▶ [Try it]
Retype all of the listing exactly, passing over any picture you find.

▶ [Extracted records]
+===+
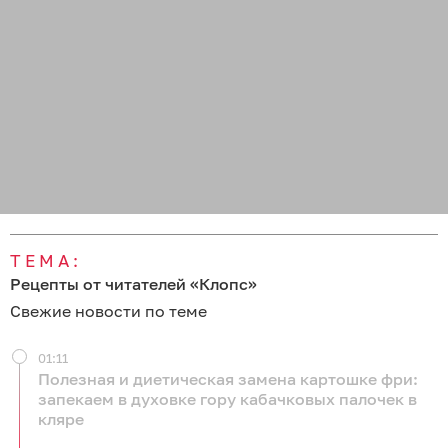
ТЕМА:
Рецепты от читателей «Клопс»
Свежие новости по теме
01:11
Полезная и диетическая замена картошке фри:
запекаем в духовке гору кабачковых палочек в
кляре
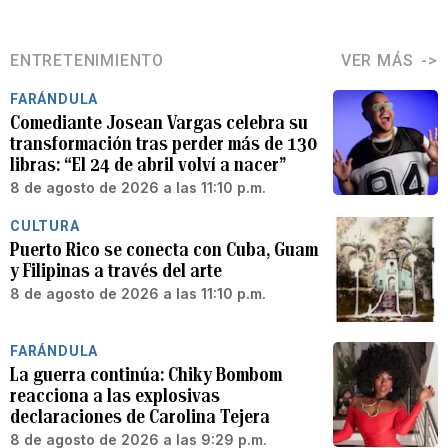
ENTRETENIMIENTO
VER MÁS
FARÁNDULA
Comediante Josean Vargas celebra su
transformación tras perder más de 130
libras: “El 24 de abril volví a nacer”
8 de agosto de 2026 a las 11:10 p.m.
CULTURA
Puerto Rico se conecta con Cuba, Guam
y Filipinas a través del arte
8 de agosto de 2026 a las 11:10 p.m.
FARÁNDULA
La guerra continúa: Chiky Bombom
reacciona a las explosivas
declaraciones de Carolina Tejera
8 de agosto de 2026 a las 9:29 p.m.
+===+
▶ [Answer box]
ТЕМА:
Рецепты от читателей «Клопс»
Свежие новости по теме
01:11
Полезная и диетическая замена картошке фри:
запекаем в духовке гору кабачковых палочек в
кляре
ENTRETENIMIENTO
VER MÁS
FARÁNDULA
Comediante Josean Vargas celebra su
transformación tras perder más de 130
libras: “El 24 de abril volví a nacer”
8 de agosto de 2026 a las 11:10 p.m.
CULTURA
Puerto Rico se conecta con Cuba, Guam
y Filipinas a través del arte
8 de agosto de 2026 a las 11:10 p.m.
FARÁNDULA
La guerra continúa: Chiky Bombom
reacciona a las explosivas
declaraciones de Carolina Tejera
8 de agosto de 2026 a las 9:29 p.m.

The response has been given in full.